Luziânia: Ministério Público orienta para que grevistas retornem para sala de aula


O Promotor de Justiça Julimar Alexandro, do Ministério Público de Justiça, pediu aos poucos professores que insistem em continuar em greve, que considerem a proposta da prefeitura de Luziânia e retornem para a sala de aula, pondo fim à greve. A orientação foi dada em reunião na Câmara de vereadores de Luziânia na quinta-feira (9/11).

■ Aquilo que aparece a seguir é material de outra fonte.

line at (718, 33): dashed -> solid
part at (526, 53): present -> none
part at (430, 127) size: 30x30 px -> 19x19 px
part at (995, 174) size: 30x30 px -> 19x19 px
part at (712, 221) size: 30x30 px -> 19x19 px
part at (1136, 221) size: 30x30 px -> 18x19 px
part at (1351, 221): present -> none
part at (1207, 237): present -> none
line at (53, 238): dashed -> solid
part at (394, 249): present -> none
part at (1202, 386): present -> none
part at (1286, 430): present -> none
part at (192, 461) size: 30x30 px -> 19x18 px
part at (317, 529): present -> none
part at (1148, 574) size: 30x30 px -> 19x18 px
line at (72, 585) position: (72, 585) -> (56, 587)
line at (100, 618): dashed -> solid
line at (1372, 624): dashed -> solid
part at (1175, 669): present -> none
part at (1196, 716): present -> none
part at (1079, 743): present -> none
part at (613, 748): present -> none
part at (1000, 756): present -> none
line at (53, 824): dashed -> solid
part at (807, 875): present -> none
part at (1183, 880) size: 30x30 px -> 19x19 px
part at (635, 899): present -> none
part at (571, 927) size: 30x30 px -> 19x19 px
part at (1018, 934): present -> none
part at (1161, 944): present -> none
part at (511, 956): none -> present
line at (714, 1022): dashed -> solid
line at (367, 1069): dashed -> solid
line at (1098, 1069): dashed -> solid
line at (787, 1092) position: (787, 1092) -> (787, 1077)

Além da orientação para que retornem para a sala de aula, o promotor Julimar também orientou aos grevistas que evitassem continuar com postagens em redes sociais com foco no ataque pessoal a autoridades e outras pessoas que não são favoráveis ao movimento grevista. O pedido se deu devido a alguns poucos grevistas passarem o dia fazendo postagens onde o foco é denegrir a imagem de pessoas, instituições e até mesmo colegas de profissão que não concordam com a manutenção da greve. Para o promotor é importante que todos mantenham a calma, o respeito e a educação, o que, até então, não vinha acontecendo por parte de alguns grevistas, que esperavam que o Ministério Público apoiasse a greve e se surpreenderam com a orientação do promotor. Muitos saíram revoltados, criticando o posicionamento e a maioria se mostrou disposta a retornar para a sala de aula.


Com a decisão do Ministério Público o movimento enfraqueceu e as aulas devem ser retomadas normalmente a partir desta segunda-feira (13/11). A Secretaria de Educação pede aos pais que levem seus filhos para as escolas.


Nas redes sociais, após a reunião, grevistas manifestaram seu desapontamento com o Sintego e sua presidente, Cláudia Albernaz, pelo fracasso da greve e pela suspeita de uso dos grevistas como massa de manobra para favorecimento político pessoal. Vale lembrar que em outubro, deste ano, caiu nas redes sociais a informação de que Cláudia Albernaz doou R$ 24 mil para a campanha de um deputado estadual, o que demonstra que o rendimento financeiro da presidente do Sintego local, recebeu, no mínimo, R$ 200 mil reais no ano anterior o que, pela lógica, não condiz com o salário de um professor em greve por defasagem salarial.